What contractors need to know about new water heater changes
Unless you have had your head in the sand, you know that, in one month’s time, the water heaters we have known and loved will disappear from the U.S. market. With the new National Appliance Energy Conservation Act efficiency requirements kicking in on April 16, 2015, the change-out of a water heater will become much more complex. Plus, a new water heater may not fit into the space of the old water heater.
The U.S. Department of Energy claims that, with the increased energy savings, there will be a payback on the new water heaters. Apparently, the federal government is unaware that plumbing contractors need to make a profit. I have looked at the increased price of installation used to justify a possible payback. Depending on which DOE report you read, the increased cost of installation ranges from $70 to $158 for a 40-gal. water heater. It estimates the energy savings for a 40-gal. gas-fired water heater is $26 per year and that a water heater will last 13 years.
At press time, definitive pricing on many of the new water heaters is unknown. I spoke to a few sales representatives and even they didn’t know all the prices yet. So how can anybody realistically do a payback analysis? One manufacturers representative informed me that the new water heaters will average $150 more in cost to the contractor. There goes the government’s payback analysis. That would mean the increased labor cost would only be $8. Again, the government doesn’t know how contractors price an installation.
Simply stated, there is no payback for the new water heaters. Don’t kid yourself. The water heaters will cost more, the installation will cost more, and we don’t use a lot of energy to heat water. That might be an anti-green statement, but it is the truth.

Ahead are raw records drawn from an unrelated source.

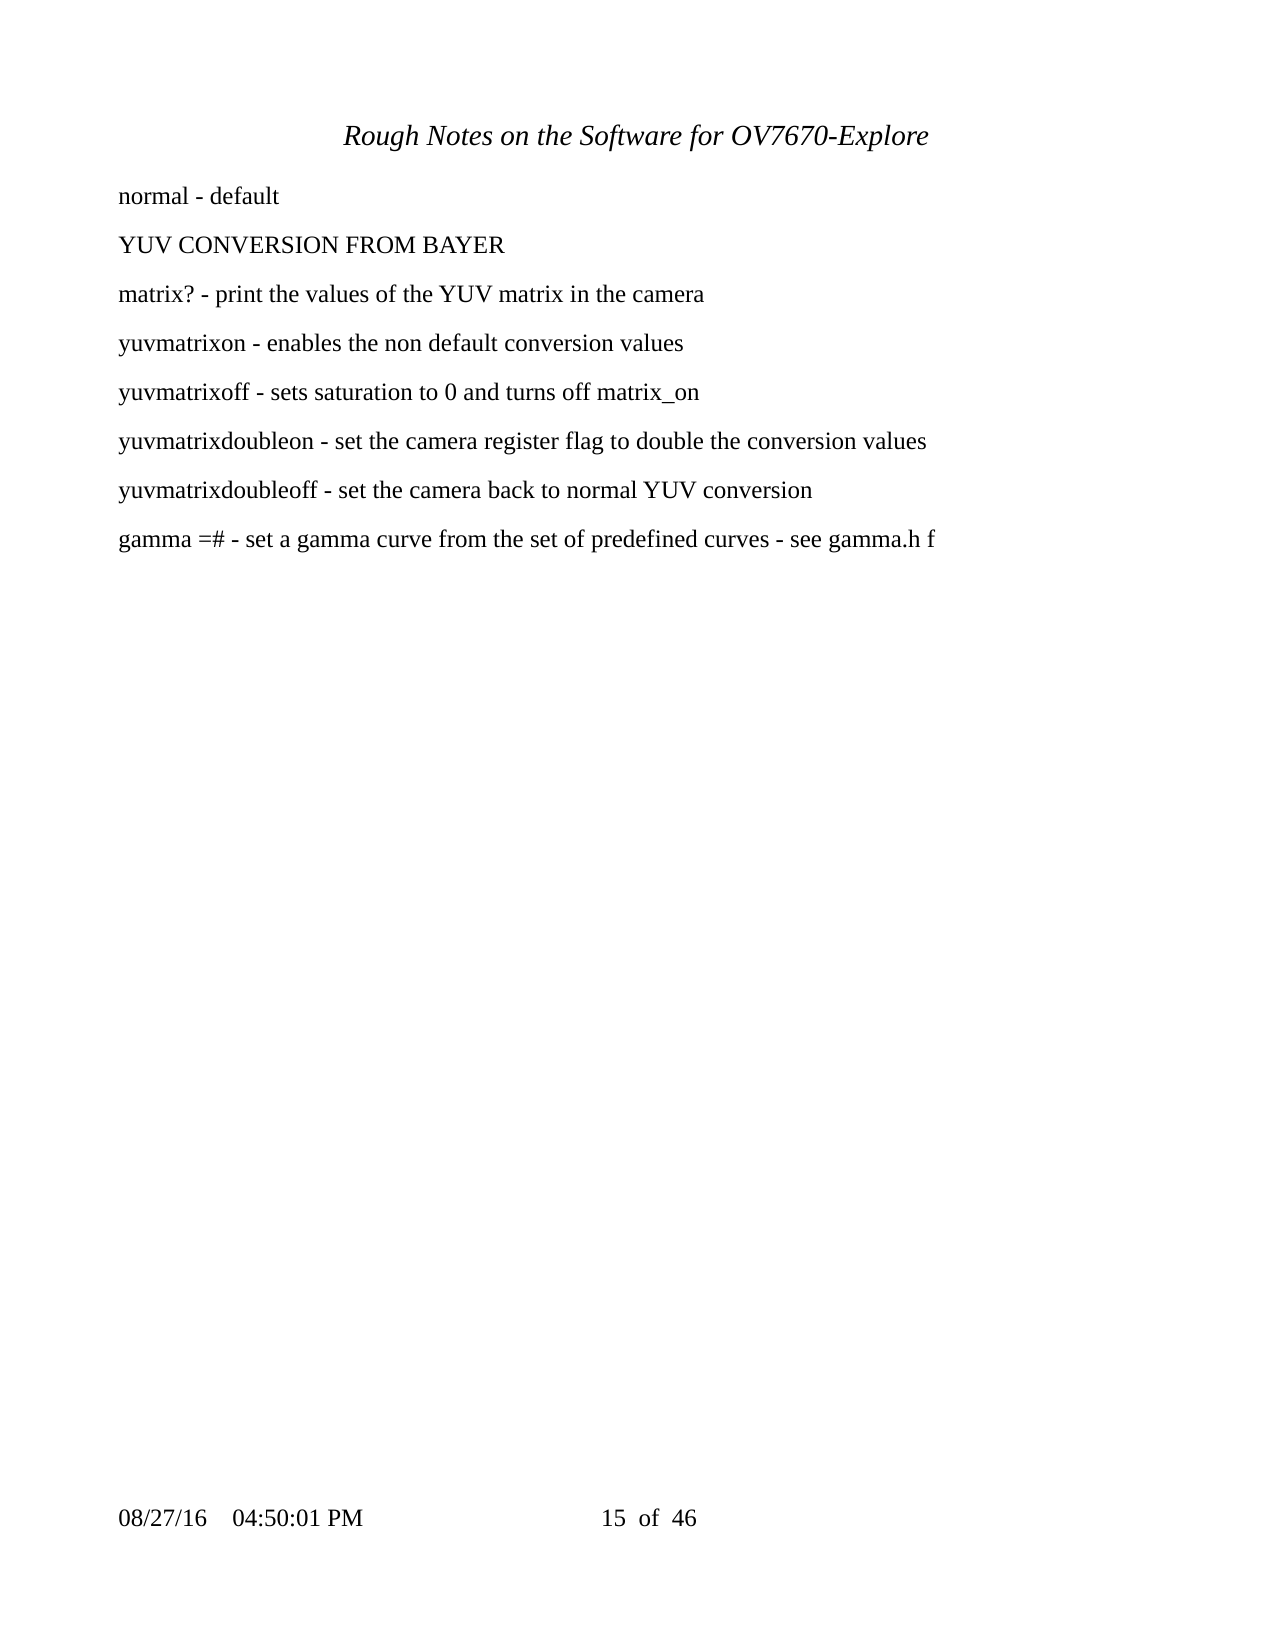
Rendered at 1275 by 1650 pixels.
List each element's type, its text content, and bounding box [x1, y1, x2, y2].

text normal - default [118, 181, 1157, 210]
text YUV CONVERSION FROM BAYER [118, 230, 1157, 259]
text matrix? - print the values of the YUV matrix in the camera [118, 279, 1157, 308]
text yuvmatrixon - enables the non default conversion values [118, 328, 1157, 357]
text yuvmatrixoff - sets saturation to 0 and turns off matrix_on [118, 377, 1157, 406]
text gamma =# - set a gamma curve from the set of predefined curves - see gamma.h f [118, 524, 1157, 553]
text yuvmatrixdoubleoff - set the camera back to normal YUV conversion [118, 476, 1157, 504]
text yuvmatrixdoubleon - set the camera register flag to double the conversion values [118, 426, 1157, 455]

I’m as green as the next person, maybe even greener. But I hate having the DOE put out phony numbers to justify a savings in energy. We are beyond paybacks for water heaters. As one of my friends said, “We are now spending dollars to save pennies.”
First of all, we don’t spend a lot of money on energy costs for water heaters. Let me put it into perspective. If you turn off your air conditioner in a hot climate for one month, you saved the equivalent energy needed to heat the water for a period of about two years in a typical home. In other words, the large energy users in a home are heating and air conditioning, not heating potable water.
As you have figured out, air conditioning is the highest of the energy uses in a home. So, if you have to spend an additional $500 to $800 on a more efficient water heater, the end result is that it costs more to install and use. There are no savings.
Will a newer water heater installation cost $500 to $800 more? That depends on how you price the installation of the new water heaters. What we do know is they will cost more. When you add efficiency, the manufacturers have to charge more. As to how much more, we’ll soon find out. In the next few years, prices will probably stabilize. At first, expect to see fluctuation in prices between competitors.
The different quirks
Your cost and time to install the newer water heaters will increase. Some water heaters that never had an electrical connection (virtually every gas-fired, residential tank-type water heater) may now require such a connection for the spark ignition system. This would be for the larger water heaters. I’ve heard some manufacturers may try to do the ignition with batteries. We’ll just have to see what hits the market.
Some of the new dampers for gas-fired water heaters may require an electrical connection. Again, we’ll have to see what is required for the new water heaters.
The size of the water heater will be larger, which will play havoc with existing water heaters that are squeezed into a closet or under a counter. I foresee apartment complexes going crazy if they installed the 20–gal. water heater under the counter for one-bedroom, one-bath units. Many of these units exist throughout the United States.
If you need a larger space yet no space is available with the existing water heater, it is going to cost more. Either you will have to relocate the water heater or you might have to switch styles, such as installing a tankless water heater. You already know that tankless water heaters cost more to install than tank-type water heaters.
The space requirements also translate to more space needed in your shop to store water heaters. In addition to more space, the newer water heaters will be heavier. It is anticipated that a water heater will require two people during installation, as opposed to possibly one person.
Some water heaters will require a drain for the condensate. That will cost money to install. For some basement installations, it may require a condensate pump if no drain is available in the floor. Some of the water heaters will require plastic vents. Now you have to figure out where to run the vent in an existing home.
For gas-fired water heaters, the question of venting also may add more cost to a replacement water heater. A standard chimney or Type B vent may not be adequate for venting a high-efficiency water heater.
One additional factor to consider is noise. Current water heaters are basically quiet. OK, you can hear the burner kick on for gas-fired water heaters. Newer water heaters may have a blower or fan operating. Hence, noise will be associated with the newer versions.
For new installations, it isn’t a big a deal. The home can be planned around the new water heaters. However, it is estimated that 80% of the residential water heaters installed each year are replacement water heaters. So, for the next 10 years, there will be some havoc with replacement water heaters.
If you plan on hoarding old-style, tank-type water heaters, you better have started a long time ago. Supply houses are running out.
My one big piece of advice with the new high-efficiency water heaters is: Read the installation instructions. All the manufacturers are emphasizing the importance of becoming educated on the new installation requirements. Just be sure to follow what they say in the installation instructions.
It should be an interesting time with replacement water heaters over the next few years.